Is CCTVplanner suitable for designing CCTV for banks?
Yes. The platform is built for the multi-zone, compliance-heavy reality of bank branches. It enforces EN 62676-4 DORI at Identify level for ATM, vault, teller and entry, ships an EN 62305 lightning protection module for outdoor ATMs, generates a GDPR Article 35 DPIA worksheet, flags NDAA §889 compliance per camera, and lets you copy a branch baseline across an entire branch network. Banks from all over the world use the tool.
Why does the ATM camera need to be at DORI Identify level?
EN 62676-4 defines four operator-task levels: Detect (25 px/m), Observe (62.5), Recognise (125), and Identify (250). At Recognise, you can tell that a person is the same person you saw a moment earlier. At Identify, you can name them — or, more importantly, a fraud investigator or court can. ATM fraud is the canonical use case for Identify, and a camera that misses the threshold is functionally useless when it matters. The tool calculates the lens, mounting height and tilt that hit Identify at the user's working distance.
How is the vault overlap calculated?
Vault entry, anteroom and safe-deposit corridor demand dual-camera overlap with no blind spot. The tool's coverage analysis renders the union of all camera fields of view as a heat map and flags any unreached square metre. You see the gap on screen before installation rather than discovering it in incident review.
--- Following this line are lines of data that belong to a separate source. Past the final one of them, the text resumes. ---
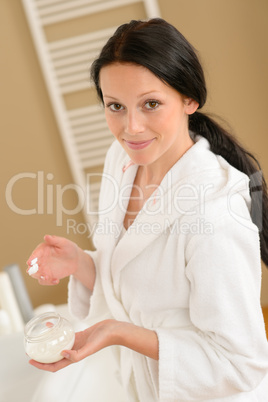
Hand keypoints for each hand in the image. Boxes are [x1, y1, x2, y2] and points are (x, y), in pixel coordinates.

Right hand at [26, 235, 79, 285]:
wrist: (75, 259)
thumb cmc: (69, 248)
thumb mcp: (64, 243)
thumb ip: (55, 240)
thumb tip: (46, 236)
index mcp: (42, 250)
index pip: (35, 254)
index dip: (32, 258)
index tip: (30, 262)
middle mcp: (40, 259)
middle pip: (31, 266)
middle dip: (33, 270)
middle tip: (40, 272)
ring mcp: (43, 268)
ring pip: (36, 275)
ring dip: (40, 277)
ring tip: (48, 278)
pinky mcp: (47, 275)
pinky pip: (43, 281)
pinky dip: (48, 282)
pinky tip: (56, 280)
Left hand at [28, 319, 158, 372]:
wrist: (114, 330)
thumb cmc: (104, 339)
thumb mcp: (90, 347)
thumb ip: (78, 354)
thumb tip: (63, 354)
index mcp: (75, 357)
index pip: (55, 366)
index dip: (42, 365)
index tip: (31, 360)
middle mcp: (74, 351)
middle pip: (54, 357)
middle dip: (42, 356)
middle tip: (31, 350)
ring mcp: (77, 343)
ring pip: (59, 345)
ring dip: (49, 344)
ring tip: (40, 338)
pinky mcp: (80, 334)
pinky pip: (65, 335)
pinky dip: (58, 332)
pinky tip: (53, 325)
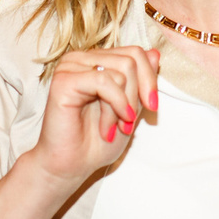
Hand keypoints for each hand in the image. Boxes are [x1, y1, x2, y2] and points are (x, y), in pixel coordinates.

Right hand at [24, 45, 158, 183]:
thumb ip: (140, 82)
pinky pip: (103, 82)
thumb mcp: (130, 109)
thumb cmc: (96, 141)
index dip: (150, 80)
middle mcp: (82, 59)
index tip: (152, 107)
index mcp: (97, 61)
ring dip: (124, 105)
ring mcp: (70, 67)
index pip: (135, 53)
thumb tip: (154, 53)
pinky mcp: (64, 81)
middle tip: (128, 122)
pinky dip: (114, 106)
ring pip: (120, 71)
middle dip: (137, 95)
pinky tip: (108, 127)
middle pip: (130, 59)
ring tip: (115, 128)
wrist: (71, 165)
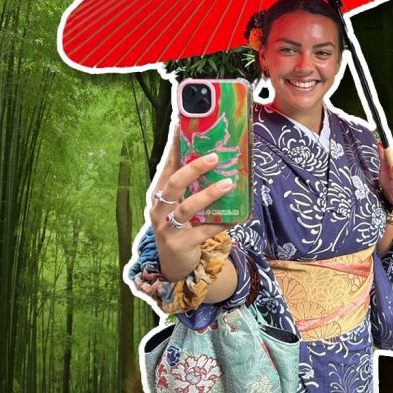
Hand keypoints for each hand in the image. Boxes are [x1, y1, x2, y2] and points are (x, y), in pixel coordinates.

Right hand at [149, 132, 235, 281]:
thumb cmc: (179, 228)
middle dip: (193, 169)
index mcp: (158, 194)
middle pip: (174, 183)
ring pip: (187, 207)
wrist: (173, 266)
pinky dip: (219, 222)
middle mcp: (158, 208)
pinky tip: (234, 217)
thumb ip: (189, 188)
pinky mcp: (180, 244)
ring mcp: (167, 227)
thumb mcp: (178, 206)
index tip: (181, 126)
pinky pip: (203, 231)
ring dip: (209, 194)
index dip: (173, 147)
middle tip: (214, 157)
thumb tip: (213, 159)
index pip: (166, 166)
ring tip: (229, 183)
What about lightning protection on outdoor ATM kiosks?
Standalone outdoor ATMs in petrol stations, shopping-centre forecourts and stand-alone kiosks are the most exposed installations a bank operates. They are LPZ 0A or 0B under EN 62305. The tool classifies the LPZ per camera and produces a Surge Protection Device requirements list with Type 1, 2 and 3 SPDs at the right points in the cable run. The integrator does not have to interpret EN 62305 — the design has done it already.
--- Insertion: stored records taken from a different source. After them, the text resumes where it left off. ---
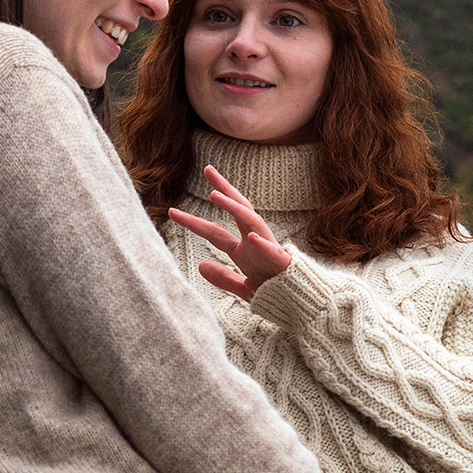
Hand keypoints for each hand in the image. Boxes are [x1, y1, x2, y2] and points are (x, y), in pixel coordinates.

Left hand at [165, 166, 292, 300]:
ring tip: (214, 195)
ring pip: (251, 221)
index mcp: (243, 248)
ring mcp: (268, 249)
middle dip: (223, 189)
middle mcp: (254, 241)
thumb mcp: (243, 286)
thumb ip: (223, 277)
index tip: (171, 212)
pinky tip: (251, 236)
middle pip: (237, 209)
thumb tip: (201, 266)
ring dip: (234, 207)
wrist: (301, 303)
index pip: (214, 231)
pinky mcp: (282, 262)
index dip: (193, 222)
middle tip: (208, 169)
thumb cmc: (275, 292)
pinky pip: (271, 250)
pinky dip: (261, 243)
How does the tool handle GDPR for customer faces?
Banks processing customer faces and transactional behaviour fall squarely into Article 35 DPIA territory. The DPIA worksheet built into the tool records the lawful basis (typically Article 6(1)(c) legal obligation under AML and 6(1)(f) legitimate interest, with the balancing test documented), the retention period per zone, the data subjects, the risks identified and the mitigations applied. It exports straight into the project PDF.
How are AML retention windows reflected in the storage calculation?
AML retention varies by jurisdiction — typically 5 to 7 years for transaction-evidence footage versus 30 days for general lobby coverage. The design lets you set the retention rule per zone, and the storage calculator multiplies the bitrate, frame rate, hours and retention to deliver a per-branch storage requirement that matches reality. No more under-specified NVR.
Does it handle NDAA §889 for federally affiliated branches?
Yes. Federally affiliated branches — government depository banks, federal-grant recipients, branches inside federal buildings — fall under NDAA §889. Every camera in the 65,000-model catalog carries an NDAA flag, and a mixed-compliance validator warns when a banned-vendor camera lands in a federal-related BOM. Issues are caught at design time, not at the procurement audit.
Can I roll one design across an entire branch network?
Yes. Project copy lets you fork a baseline branch design and adjust per-site. A retail bank with 50 branches uses one master template plus per-branch overrides for footprint, ATM count, drive-through presence and parking exposure. The compliance posture (GDPR, AML retention, NDAA, EN 62305) carries forward to every fork.
Where is the tool itself hosted?
DEFENSAR. 100% Engineered and Hosted in EU. No third-country transfers in the default stack. Useful when the bank's procurement origin filter excludes non-EU/non-Western design tools, which is increasingly common in critical-infrastructure tenders.